Даниэль послушно опустился в кресло, в то время как хозяин дома остался стоять, опершись на каминную полку, и закурил гаванскую сигару, аромат которой показался Даниэлю слишком приторным.
— Расскажи мне о концерте «Император», — произнес он с улыбкой, призванной смягчить властность тона.
— Вообще-то узнать эти ноты не представляло труда, потому что тональность осталась прежней.
— Ми-бемоль мажор, верно? Это масонская тональность, с тремя бемолями.
Мараньон не ошибался. Композиторы-масоны, начиная с Моцарта, часто использовали тональности с тремя альтерациями, когда хотели почтить свою ложу или кого-нибудь из ее видных членов, потому что «три» у масонов — магическое число.

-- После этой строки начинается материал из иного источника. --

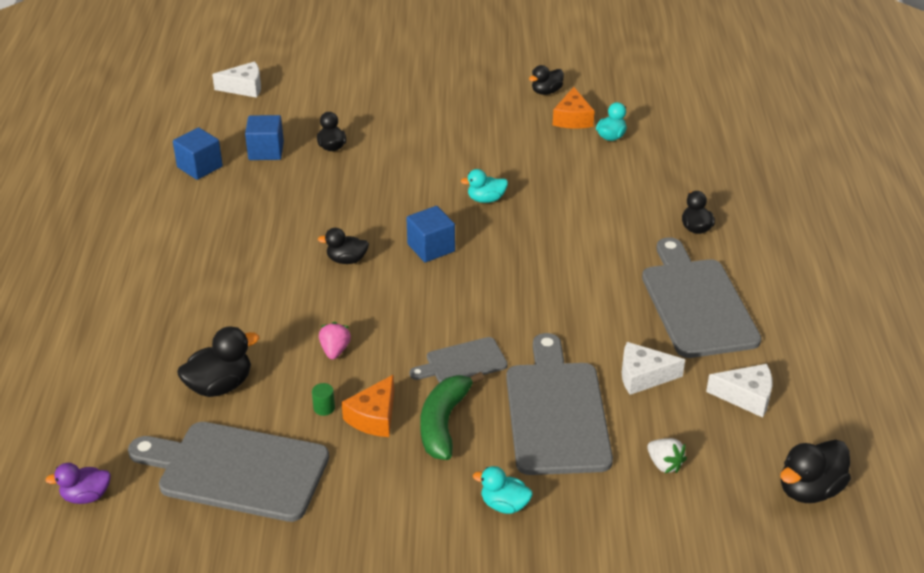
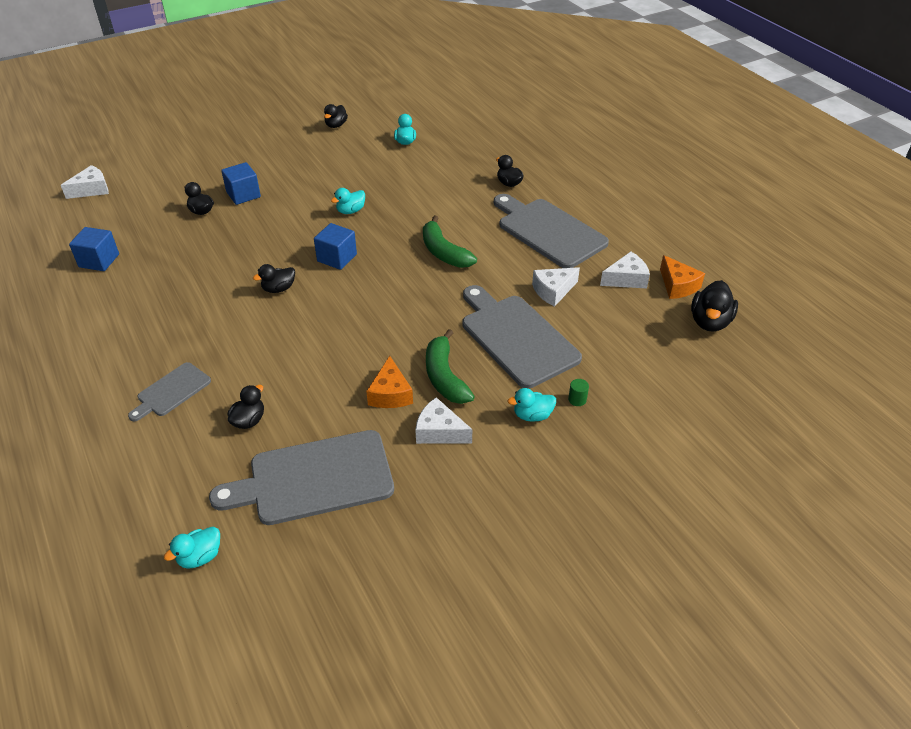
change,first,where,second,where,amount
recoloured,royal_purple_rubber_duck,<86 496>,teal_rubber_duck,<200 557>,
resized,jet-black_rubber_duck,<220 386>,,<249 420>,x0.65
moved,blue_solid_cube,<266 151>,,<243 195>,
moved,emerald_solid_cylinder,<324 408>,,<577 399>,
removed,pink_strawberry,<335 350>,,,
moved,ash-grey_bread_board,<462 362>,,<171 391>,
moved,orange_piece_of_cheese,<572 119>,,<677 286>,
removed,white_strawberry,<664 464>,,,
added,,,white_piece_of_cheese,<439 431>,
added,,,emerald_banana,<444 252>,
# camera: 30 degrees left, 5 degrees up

— Вполне вероятно, что речь идет о масонском произведении, — согласился Даниэль, — но у нас нет доказательств. В начале девятнадцатого века масоны, как и другие тайные общества, например иллюминаты, подвергались в Европе преследованиям, и не исключено, что документы о принадлежности Бетховена к масонской ложе были уничтожены.
Отогнав рукой дым сигары Мараньона, Даниэль продолжал:
— В нотной записи на голове у Томаса не только изменен ритм, но и добавлены паузы, которых нет в произведении. Как будто с их помощью хотели отделить одни группы нот от других. Это и сбило меня с толку.
— А почему концерт называется «Император»?
— На самом деле концерт «Император» называется концертом для фортепьяно с оркестром номер пять ми-бемоль мажор, опус семьдесят три. Название «Император» придумал не Бетховен, и, кажется, оно не связано ни с кем из реальных императоров, даже с Бонапартом, которому Бетховен едва не посвятил Героическую симфонию. Хотя автор этого знаменитого названия с точностью не установлен, большинство историков склоняются к тому, что это Иоганн Баптист Крамер, немецкий пианист-виртуоз, которого Бетховен считал величайшим пианистом своего времени. То, что Бетховен без возражений принял это название, свидетельствует о глубоком уважении, которое он испытывал к своему другу, так как он почти никому не позволял вмешиваться в свое творчество.
— Но откуда появилось слово «император»?
— Это неясно. Возможно, оно указывает на того, кому он посвятил концерт, — эрцгерцога Рудольфа, сына императора Леопольда Второго и младшего брата императора Франца Второго. Этот эрцгерцог — по словам современников, единственный ученик Бетховена по композиции, остальные учились у него игре на фортепьяно — в тысяча восемьсот девятнадцатом году стал кардиналом и защищал гения с таким рвением, что последний из чувства благодарности посвятил ему четырнадцать своих произведений, в том числе и концерт для фортепьяно номер пять.
— Думаю, он также принадлежал к какой-нибудь ложе?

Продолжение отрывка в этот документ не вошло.